Simulatoren beseitigen einen gravierenden Nachteil heutiger Entwicklungspläne: Durch ihren Einsatz kann der Entwicklungszeitpunkt der Steuerungskomponenten, die bislang erst spät im  Entwicklungsprozess entworfen und umgesetzt werden mussten, deutlich nach vorne verschoben werden. Der Steuerungsentwickler ist damit in der Lage, die Steuerungskonzepte und die Anlagensoftware frühzeitig auf der realen Steuerung zu entwickeln und zu validieren – ohne auf physikalisch vorhandene Anlagenkomponenten angewiesen zu sein. Zudem lassen sich Fehlersituationen wie beispielsweise Fehlbedienung durch den Bediener oder der Ausfall von steuerungsrelevanten Komponenten, die an der realen Anlage nicht oder nur unzureichend getestet werden können, mit einem Simulator absichern.

Ähnliche Entwicklungsansätze, Simulatoren für die Verkürzung und Absicherung von Entwicklungen und Inbetriebnahmen, sind in anderen Branchen auch zu beobachten. In Branchen mit Serienfertigung wie der Automobilindustrie oder Branchen mit Leitstandtechnik wie dem chemischen Anlagenbau finden derartige Simulatoren schon Anwendung. Im Gegensatz dazu ist der Einsatz im Kunststoffmaschinenbau im Allgemeinen nicht bekannt. In dieser Branche wurden in der Vergangenheit auch schon Simulatoren entwickelt, jedoch lag deren Anwendung in der Prozessüberwachung und Qualitätssicherung.

Vorgehen

Während der Projektlaufzeit von drei Jahren wird der Simulation für die Virtuelle Inbetriebnahme entwickelt und an realen Inbetriebnahmeprozessen von Großblasanlagen der Firma Kautex Maschinenbau getestet. Der Fokus der Entwicklung des Simulators liegt auf der Abbildung und dem Test von Steuerungssoftware und nicht auf der Optimierung von Prozessparametern, da bis dato keine Erkenntnisse über die Abbildung des Prozesses aus verfahrenstechnischer Sichtweise in Echtzeit vorliegen.

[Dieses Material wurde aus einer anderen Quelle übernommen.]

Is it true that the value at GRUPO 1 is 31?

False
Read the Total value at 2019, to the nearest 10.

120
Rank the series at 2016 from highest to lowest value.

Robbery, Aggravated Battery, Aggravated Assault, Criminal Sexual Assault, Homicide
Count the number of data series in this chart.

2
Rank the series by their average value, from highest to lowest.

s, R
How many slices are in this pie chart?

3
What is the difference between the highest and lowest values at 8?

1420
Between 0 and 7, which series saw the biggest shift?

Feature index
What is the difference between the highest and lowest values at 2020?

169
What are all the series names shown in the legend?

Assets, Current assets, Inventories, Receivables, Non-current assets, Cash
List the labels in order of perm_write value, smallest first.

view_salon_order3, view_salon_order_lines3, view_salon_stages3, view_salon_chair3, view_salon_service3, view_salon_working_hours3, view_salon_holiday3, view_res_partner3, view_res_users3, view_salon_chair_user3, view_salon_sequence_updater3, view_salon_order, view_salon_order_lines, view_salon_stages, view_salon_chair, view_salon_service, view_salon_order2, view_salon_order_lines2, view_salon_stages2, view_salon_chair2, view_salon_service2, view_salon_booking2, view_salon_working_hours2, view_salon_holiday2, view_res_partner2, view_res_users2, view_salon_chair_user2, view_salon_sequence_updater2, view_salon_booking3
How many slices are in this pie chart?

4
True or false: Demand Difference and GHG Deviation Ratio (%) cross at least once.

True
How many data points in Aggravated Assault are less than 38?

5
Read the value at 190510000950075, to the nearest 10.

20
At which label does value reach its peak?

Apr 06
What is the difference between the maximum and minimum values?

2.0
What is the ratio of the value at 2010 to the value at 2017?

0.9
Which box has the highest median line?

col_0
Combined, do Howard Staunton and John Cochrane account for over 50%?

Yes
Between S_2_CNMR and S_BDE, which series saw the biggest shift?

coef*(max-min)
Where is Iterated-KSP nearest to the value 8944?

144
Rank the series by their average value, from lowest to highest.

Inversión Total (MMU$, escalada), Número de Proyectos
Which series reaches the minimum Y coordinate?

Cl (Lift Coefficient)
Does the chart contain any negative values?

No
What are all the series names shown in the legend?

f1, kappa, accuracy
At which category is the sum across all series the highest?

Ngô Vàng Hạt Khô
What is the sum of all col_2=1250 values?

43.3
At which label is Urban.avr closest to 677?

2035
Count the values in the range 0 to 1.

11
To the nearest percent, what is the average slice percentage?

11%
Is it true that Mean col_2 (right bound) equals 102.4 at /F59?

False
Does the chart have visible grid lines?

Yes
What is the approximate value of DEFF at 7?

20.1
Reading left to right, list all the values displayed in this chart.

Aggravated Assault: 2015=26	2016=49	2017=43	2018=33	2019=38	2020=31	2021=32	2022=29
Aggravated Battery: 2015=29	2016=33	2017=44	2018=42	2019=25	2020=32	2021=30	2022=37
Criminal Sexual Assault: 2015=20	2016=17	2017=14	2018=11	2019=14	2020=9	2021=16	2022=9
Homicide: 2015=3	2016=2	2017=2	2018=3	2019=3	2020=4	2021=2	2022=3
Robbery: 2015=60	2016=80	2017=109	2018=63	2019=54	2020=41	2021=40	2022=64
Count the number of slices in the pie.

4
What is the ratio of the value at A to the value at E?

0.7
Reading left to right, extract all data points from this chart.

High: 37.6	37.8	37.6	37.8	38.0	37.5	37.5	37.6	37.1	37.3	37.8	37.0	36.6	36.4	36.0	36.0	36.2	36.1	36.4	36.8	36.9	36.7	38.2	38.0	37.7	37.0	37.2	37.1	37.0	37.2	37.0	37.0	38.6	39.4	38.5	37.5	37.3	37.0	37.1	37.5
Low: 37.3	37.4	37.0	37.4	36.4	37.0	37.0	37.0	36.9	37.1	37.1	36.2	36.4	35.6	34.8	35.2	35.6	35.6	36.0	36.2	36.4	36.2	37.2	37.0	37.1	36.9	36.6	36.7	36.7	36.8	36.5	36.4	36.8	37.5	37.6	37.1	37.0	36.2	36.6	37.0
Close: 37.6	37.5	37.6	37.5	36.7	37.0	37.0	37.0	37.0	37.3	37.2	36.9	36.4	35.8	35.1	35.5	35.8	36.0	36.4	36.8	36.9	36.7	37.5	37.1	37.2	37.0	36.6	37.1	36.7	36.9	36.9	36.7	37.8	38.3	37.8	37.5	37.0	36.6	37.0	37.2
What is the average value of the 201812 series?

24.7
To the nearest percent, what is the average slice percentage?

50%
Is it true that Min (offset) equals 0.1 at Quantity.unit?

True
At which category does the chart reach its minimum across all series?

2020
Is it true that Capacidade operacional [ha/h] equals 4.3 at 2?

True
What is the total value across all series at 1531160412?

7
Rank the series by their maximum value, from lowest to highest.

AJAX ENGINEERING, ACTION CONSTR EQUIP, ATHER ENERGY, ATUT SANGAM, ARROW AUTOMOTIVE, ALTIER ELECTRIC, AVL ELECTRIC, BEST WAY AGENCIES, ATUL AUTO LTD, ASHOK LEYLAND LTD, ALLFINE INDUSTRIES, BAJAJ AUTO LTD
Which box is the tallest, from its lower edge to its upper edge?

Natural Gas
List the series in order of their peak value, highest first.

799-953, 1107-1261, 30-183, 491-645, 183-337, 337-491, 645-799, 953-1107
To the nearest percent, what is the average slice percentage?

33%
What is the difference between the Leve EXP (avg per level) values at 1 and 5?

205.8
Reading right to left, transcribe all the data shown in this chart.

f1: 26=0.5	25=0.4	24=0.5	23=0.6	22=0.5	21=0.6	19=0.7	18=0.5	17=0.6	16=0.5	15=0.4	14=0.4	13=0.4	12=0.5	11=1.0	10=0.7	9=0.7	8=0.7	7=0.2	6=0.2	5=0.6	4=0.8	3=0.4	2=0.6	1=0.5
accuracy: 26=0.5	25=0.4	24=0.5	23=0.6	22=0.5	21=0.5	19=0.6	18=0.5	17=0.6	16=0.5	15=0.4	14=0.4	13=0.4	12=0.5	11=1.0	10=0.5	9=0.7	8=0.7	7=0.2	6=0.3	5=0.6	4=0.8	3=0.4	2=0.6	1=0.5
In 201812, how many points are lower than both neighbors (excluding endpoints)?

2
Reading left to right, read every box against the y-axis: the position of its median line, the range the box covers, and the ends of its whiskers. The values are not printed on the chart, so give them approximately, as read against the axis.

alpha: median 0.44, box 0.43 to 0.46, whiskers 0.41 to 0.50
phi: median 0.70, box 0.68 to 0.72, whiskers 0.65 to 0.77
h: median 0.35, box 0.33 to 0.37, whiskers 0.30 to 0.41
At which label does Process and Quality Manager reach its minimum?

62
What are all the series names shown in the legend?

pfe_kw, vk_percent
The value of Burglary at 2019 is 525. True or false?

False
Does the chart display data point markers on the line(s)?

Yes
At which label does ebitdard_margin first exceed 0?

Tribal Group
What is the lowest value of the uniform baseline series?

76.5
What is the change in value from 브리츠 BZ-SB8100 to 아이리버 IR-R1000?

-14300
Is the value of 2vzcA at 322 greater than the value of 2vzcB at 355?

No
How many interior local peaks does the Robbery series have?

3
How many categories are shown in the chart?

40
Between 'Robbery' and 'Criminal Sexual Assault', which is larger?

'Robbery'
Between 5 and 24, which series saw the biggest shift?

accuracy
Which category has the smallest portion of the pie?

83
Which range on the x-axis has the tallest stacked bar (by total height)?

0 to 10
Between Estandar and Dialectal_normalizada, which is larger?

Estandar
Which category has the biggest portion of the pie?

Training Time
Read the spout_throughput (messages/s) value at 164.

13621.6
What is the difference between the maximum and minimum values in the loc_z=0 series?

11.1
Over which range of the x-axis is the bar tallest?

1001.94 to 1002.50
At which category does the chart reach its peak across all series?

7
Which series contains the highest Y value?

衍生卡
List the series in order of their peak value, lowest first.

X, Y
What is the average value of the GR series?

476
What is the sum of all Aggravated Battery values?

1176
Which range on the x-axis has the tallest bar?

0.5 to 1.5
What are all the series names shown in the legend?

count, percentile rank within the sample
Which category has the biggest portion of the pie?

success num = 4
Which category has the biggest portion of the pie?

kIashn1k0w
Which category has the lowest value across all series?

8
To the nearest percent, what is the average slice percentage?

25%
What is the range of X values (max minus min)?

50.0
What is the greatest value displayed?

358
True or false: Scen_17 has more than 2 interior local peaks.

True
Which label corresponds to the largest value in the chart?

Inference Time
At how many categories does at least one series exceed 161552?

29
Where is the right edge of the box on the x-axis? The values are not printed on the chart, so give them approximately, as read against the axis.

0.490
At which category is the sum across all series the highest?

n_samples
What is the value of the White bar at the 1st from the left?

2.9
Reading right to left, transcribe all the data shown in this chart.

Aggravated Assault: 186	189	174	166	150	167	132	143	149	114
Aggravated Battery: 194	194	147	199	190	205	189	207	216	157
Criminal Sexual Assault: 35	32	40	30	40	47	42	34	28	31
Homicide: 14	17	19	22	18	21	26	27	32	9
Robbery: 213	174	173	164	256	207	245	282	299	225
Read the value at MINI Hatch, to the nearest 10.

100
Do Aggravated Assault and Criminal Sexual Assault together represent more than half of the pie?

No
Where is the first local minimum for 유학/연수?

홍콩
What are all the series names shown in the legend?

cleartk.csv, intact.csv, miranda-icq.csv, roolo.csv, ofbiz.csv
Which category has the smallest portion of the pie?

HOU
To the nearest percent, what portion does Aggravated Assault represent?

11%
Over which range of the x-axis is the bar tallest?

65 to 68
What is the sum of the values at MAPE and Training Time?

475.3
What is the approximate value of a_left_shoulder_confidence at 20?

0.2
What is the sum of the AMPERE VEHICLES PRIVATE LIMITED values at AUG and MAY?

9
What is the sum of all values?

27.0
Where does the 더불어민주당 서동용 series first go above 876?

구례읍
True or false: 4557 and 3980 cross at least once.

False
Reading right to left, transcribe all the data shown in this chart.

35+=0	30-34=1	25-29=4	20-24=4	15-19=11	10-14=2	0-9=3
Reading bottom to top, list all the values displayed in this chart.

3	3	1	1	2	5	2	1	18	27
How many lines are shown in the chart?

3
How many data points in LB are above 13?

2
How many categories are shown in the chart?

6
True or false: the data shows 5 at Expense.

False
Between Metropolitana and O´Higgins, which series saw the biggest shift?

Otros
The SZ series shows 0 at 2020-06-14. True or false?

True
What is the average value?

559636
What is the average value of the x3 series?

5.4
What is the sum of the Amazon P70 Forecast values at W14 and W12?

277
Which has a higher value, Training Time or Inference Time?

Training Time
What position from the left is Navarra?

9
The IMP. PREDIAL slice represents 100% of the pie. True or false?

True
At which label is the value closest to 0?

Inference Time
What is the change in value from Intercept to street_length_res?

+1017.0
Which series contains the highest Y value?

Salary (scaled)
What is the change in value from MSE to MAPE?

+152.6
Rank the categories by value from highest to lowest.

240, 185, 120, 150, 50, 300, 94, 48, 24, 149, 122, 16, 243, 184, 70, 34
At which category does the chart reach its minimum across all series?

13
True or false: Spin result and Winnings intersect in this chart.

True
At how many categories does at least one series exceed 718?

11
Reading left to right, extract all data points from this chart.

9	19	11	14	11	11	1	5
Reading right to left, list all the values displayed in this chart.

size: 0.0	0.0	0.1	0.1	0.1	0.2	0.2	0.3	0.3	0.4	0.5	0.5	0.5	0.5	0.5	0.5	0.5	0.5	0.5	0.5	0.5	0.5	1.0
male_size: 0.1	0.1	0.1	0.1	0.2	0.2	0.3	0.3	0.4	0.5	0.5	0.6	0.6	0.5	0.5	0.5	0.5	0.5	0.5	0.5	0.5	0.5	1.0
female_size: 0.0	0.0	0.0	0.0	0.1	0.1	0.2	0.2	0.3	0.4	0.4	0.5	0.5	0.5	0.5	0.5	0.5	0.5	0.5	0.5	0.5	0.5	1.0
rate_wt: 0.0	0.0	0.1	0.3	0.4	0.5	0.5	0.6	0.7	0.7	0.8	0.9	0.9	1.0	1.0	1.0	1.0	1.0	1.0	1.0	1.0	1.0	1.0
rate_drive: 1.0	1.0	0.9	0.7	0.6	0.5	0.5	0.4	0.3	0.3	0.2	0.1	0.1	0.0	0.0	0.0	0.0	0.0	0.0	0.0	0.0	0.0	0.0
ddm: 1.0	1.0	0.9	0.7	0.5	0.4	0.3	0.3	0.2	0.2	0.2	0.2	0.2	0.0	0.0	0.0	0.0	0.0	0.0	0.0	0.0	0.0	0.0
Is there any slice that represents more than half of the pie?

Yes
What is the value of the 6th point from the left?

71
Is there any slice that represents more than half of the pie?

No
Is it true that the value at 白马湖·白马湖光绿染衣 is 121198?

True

Die Abbildung des Betriebsverhaltens erfordert die genaue Kenntnis der Anlagentechnik und des Materialflusses. Hierdurch werden besondere Anforderungen an den Simulator gestellt:

  • Anbindung an die eingesetzte Steuerungstechnik ohne Programmänderungen,
  • Wiederverwendbarkeit der Komponenten zur Abbildung beliebiger Anlagenvariationen,
  • Implementierung des Materialverhaltens für eine VIBN unter realen Bedingungen, um über die reine Simulation des Trockenlaufs der Anlage hinaus das Steuerungsprogramm testen zu können.

Die Virtuelle Inbetriebnahme ist ein entscheidender Faktor für die Durchlaufzeit eines Anlagenprojekts, da während dieser Phase die mechanischen und elektrischen Komponenten zum ersten Mal in Ihrer Gesamtfunktion getestet werden können. Durch den immer größer werdenden Anteil von Elektronik und Steuerungssoftware an der  Gesamtanlage steigt die auch die Gefahr, dass Planungsfehler aus vorhergehenden Projektphasen nicht aufgedeckt werden, welche die Inbetriebnahmedauer verlängern können.

Hieraus enstehen die Vorteile durch den Einsatz eines Anlagensimulators:

  • exaktere Planbarkeit der Anlageninbetriebnahme,
  • Vorverlegung des Test von Steuerungssoftware in den Konstruktionsprozess der Anlage, und somit erhöhte Zeiteinsparung,
  • Anwenderschulung vor Fertigstellung der Anlage, wodurch der Anlagenbetreiber schneller mit der Produktion beginnen kann,
  • Test von Anlagenmodifikationen oder Änderungen des Steuerungsprogramms ohne Anreise von Technikern oder Produktionsstillstand,
  • Einsparung von Material durch Einsatz virtuellen Materials im Simulator.